─── GIVEN DATA ───
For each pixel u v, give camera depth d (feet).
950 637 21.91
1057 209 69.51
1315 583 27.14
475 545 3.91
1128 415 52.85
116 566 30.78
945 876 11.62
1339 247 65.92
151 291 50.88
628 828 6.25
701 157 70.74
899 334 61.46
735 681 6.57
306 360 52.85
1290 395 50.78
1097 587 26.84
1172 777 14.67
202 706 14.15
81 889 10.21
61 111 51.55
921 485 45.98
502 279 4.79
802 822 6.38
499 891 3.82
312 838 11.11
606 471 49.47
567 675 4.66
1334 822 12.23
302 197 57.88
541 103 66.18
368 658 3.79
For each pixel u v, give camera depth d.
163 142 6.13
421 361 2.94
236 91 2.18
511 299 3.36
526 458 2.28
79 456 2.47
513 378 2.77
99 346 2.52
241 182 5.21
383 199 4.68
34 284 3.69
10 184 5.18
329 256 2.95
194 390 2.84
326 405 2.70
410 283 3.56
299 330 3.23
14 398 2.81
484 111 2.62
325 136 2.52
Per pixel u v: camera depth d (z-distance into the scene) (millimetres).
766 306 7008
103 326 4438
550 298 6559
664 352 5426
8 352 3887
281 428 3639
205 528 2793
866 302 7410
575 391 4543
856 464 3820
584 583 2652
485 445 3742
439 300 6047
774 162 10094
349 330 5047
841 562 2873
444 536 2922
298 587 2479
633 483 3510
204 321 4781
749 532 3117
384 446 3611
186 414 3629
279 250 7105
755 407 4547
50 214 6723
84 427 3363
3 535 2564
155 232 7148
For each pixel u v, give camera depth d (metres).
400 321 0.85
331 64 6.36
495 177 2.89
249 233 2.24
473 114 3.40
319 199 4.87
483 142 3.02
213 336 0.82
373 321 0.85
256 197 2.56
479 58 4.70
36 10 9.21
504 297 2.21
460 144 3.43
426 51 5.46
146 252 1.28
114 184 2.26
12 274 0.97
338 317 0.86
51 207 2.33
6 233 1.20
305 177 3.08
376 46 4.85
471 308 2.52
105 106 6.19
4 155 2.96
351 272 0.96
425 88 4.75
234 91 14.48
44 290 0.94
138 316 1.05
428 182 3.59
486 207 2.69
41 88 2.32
───
- BRIEF -
Whenever the string "each" shows up in a line of the entries, copy that line.

- COMPLETED TASK -
For each pixel u v, give camera depth d (feet).
For each pixel u v, give camera depth d.
For each pixel u v, give camera depth d (metres).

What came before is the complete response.